__TEXT SEGMENT__
______________________________
Vomiting is among the most common clinical signs in companion animals. Although a protective mechanism associated with removal
of noxious ingested substances, it is also associated with many diseases. Due to the multitude of causes it can be a challenge
for veterinarians to diagnose and manage vomiting. Vomiting is not a diagnosis but is a clinical sign of any number of disorders
including gastrointestinal disorders, systemic or metabolic disorders and toxicities. Sudden onset vomiting or chronic, intermittent
vomiting causes significant concern for pet owners. Left untreated, vomiting can cause serious complications such as volume
depletion, acid-base disturbances, esophagitis, and malnutrition or malabsorption and/or aspiration pneumonia.
Although the presentation of vomiting may not signify a serious disorder – it is often the first clinical sign in toxin ingestion,
pancreatitis, renal failure, Addisonian crisis, parvovirus infection, and intestinal obstruction. A thorough evaluation must
be performed to arrive at an accurate, timely diagnosis. It is also of paramount importance that the clinician questions the
owner about potential toxin ingestion (ethylene glycol, medication ingestion, chocolate or xylitol) or other pertinent history.
It is essential to differentiate between vomiting and regurgitation at the outset. Regurgitation is defined as passive, retrograde
movement of ingested material. It usually happens right after ingestion before the ingesta reaches the stomach, although it
can be delayed hours. Vomiting is defined as a forceful rejection of gastric and sometimes proximal small intestinal contents
via the oral cavity. Vomiting involves three stages: nausea (depression, salivation, lip-licking frequent swallowing and sometimes
vocalization), retching, and expulsion. The history can be helpful to confirm the patient is vomiting and the signs are not
associated with coughing, gagging, dysphagia or regurgitation, which are very confusing to the owner. In some cases the distinction
is difficult to differentiate based on history alone.
______________________________
__DATA EXTRACTS__
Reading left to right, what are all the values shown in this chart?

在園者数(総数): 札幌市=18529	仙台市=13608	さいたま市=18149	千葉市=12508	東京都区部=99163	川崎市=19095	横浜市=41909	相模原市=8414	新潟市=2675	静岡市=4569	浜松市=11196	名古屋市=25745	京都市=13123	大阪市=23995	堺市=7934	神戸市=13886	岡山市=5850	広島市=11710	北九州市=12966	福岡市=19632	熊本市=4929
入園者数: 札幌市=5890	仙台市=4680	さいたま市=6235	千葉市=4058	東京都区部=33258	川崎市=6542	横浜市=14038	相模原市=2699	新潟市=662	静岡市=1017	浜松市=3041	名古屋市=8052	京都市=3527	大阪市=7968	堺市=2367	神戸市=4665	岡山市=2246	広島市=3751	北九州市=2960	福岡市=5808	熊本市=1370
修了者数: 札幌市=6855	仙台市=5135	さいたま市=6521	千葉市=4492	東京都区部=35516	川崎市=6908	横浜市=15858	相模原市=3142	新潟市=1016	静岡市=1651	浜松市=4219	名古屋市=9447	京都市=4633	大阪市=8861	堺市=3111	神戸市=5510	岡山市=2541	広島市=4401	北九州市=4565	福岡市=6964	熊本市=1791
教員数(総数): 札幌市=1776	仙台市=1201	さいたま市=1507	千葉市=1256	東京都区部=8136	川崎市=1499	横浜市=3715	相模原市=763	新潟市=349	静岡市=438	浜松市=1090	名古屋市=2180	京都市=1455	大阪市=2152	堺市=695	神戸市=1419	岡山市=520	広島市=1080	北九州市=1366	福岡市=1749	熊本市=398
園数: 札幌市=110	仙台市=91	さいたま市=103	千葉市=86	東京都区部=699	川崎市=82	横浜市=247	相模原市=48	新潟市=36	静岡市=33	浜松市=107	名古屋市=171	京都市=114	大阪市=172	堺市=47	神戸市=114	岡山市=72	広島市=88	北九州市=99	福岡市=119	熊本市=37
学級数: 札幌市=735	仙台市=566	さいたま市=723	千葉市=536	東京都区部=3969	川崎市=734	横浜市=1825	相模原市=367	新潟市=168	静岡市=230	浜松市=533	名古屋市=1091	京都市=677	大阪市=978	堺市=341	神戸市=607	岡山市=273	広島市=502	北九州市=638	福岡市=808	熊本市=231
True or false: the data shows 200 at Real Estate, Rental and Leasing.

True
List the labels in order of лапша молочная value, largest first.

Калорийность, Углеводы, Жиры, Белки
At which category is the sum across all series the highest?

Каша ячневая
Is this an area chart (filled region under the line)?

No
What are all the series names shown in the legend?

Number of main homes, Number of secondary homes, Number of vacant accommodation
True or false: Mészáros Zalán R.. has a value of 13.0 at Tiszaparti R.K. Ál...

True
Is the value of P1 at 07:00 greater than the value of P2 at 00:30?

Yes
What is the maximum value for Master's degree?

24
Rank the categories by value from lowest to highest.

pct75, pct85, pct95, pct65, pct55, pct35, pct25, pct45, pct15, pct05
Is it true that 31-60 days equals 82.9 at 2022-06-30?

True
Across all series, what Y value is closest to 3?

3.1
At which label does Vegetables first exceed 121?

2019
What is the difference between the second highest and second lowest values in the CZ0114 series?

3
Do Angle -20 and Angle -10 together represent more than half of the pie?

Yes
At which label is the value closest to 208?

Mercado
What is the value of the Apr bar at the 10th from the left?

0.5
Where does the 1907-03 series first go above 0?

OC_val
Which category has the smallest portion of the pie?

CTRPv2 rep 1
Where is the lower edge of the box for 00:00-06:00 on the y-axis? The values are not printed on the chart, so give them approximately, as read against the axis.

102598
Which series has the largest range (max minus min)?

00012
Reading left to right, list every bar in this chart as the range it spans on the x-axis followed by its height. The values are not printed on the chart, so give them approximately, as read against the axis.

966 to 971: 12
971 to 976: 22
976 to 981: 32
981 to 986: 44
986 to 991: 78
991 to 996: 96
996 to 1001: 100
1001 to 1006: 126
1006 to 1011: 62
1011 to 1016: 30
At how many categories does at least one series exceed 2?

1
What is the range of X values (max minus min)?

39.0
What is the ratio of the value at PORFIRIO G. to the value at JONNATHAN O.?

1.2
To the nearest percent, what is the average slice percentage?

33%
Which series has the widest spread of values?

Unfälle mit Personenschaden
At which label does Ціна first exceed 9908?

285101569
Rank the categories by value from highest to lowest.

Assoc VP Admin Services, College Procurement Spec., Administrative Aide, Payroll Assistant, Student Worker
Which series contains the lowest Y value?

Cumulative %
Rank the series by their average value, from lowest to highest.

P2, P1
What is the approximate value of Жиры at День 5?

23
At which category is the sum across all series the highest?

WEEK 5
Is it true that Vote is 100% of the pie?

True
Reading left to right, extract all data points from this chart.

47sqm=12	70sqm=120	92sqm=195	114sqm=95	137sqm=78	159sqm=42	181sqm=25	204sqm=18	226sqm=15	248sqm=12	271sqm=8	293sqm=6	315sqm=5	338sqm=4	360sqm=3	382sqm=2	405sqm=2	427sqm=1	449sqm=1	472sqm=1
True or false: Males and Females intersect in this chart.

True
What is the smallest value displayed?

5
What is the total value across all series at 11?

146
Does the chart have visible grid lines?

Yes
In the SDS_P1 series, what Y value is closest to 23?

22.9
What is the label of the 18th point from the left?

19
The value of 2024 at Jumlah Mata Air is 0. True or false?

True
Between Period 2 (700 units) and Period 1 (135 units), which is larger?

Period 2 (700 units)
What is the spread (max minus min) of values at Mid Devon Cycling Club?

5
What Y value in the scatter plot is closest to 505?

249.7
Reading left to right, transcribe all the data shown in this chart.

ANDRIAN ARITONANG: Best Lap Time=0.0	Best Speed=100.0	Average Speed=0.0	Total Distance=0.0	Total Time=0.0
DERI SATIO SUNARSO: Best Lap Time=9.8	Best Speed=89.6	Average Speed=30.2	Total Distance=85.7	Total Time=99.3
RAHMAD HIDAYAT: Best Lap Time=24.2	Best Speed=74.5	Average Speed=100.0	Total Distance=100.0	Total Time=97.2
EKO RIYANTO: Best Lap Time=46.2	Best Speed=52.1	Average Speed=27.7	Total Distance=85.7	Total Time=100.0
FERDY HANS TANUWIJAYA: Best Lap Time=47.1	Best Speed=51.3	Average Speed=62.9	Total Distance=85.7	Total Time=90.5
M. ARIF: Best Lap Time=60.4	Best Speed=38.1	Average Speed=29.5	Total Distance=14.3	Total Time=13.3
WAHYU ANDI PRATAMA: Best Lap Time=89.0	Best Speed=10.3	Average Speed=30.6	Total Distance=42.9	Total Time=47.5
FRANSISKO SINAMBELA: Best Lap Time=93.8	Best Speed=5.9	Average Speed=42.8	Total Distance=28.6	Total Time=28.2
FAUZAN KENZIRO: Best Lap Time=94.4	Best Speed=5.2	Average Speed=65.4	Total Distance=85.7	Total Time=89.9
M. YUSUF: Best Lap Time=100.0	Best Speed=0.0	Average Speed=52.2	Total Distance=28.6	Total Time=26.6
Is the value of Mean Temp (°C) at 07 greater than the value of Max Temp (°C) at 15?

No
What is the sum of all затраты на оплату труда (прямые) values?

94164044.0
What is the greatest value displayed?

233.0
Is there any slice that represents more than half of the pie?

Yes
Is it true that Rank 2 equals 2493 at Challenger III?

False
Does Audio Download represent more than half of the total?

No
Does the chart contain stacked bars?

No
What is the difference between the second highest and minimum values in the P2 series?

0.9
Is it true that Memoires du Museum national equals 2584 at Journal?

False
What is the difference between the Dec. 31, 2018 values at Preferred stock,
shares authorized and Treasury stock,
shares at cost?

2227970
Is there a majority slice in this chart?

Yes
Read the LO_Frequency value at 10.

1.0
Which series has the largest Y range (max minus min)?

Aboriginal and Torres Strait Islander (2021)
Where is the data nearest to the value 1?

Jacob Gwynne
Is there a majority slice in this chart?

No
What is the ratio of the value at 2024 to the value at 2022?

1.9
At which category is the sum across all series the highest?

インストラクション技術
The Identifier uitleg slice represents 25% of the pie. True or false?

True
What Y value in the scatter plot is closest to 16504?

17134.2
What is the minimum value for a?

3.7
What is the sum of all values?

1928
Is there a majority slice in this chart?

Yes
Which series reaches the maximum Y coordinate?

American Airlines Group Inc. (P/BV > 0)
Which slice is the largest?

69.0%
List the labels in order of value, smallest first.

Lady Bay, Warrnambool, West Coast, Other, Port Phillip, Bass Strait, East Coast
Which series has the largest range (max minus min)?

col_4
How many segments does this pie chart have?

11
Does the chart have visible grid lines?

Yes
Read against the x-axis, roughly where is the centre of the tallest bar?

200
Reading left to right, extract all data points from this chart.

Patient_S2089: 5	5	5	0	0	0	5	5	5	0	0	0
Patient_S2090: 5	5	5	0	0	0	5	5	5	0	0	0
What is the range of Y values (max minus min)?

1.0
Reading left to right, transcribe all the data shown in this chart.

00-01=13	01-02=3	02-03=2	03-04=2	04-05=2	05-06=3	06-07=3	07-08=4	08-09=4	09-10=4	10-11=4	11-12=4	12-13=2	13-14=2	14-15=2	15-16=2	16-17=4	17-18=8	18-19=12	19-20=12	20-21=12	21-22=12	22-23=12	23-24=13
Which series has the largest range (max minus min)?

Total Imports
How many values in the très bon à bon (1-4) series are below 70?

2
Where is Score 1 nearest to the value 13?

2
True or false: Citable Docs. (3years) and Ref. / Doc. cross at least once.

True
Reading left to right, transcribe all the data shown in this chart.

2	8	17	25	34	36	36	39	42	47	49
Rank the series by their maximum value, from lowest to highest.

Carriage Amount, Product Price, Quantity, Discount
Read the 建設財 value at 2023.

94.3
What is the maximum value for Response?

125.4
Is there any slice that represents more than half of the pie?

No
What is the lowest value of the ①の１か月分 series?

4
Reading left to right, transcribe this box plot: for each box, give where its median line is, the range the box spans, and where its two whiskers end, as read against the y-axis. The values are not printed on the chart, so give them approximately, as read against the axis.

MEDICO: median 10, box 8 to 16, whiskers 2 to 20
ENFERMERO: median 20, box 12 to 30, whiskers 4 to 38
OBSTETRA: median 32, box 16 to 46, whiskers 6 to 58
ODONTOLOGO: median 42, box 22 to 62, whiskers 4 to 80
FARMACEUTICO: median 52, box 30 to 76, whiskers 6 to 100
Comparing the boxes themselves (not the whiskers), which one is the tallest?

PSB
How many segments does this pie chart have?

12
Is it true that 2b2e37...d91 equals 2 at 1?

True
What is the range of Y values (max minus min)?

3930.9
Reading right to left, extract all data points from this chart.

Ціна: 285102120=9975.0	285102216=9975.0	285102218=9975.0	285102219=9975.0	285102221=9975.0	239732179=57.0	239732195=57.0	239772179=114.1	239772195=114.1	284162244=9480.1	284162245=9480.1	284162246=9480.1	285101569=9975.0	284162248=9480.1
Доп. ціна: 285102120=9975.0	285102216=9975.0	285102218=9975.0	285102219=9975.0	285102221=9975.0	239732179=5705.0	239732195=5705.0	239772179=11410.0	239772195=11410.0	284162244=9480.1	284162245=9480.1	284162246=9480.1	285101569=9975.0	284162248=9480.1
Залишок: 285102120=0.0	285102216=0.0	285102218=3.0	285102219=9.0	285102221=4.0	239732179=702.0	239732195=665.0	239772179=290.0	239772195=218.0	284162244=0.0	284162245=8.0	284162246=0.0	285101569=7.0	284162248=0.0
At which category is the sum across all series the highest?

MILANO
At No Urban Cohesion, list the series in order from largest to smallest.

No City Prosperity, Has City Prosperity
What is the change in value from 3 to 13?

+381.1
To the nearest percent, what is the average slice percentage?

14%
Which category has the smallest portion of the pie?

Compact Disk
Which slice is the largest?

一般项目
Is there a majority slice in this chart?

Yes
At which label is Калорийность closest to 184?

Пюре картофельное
______________________________
__TO DO__
In the text on vomiting in companion animals, translate this sentence into Spanish: "Regurgitation is defined as passive, retrograde movement of ingested material."

__EXPECTED ANSWER__
La regurgitación se define como el movimiento pasivo y retrógrado del material ingerido.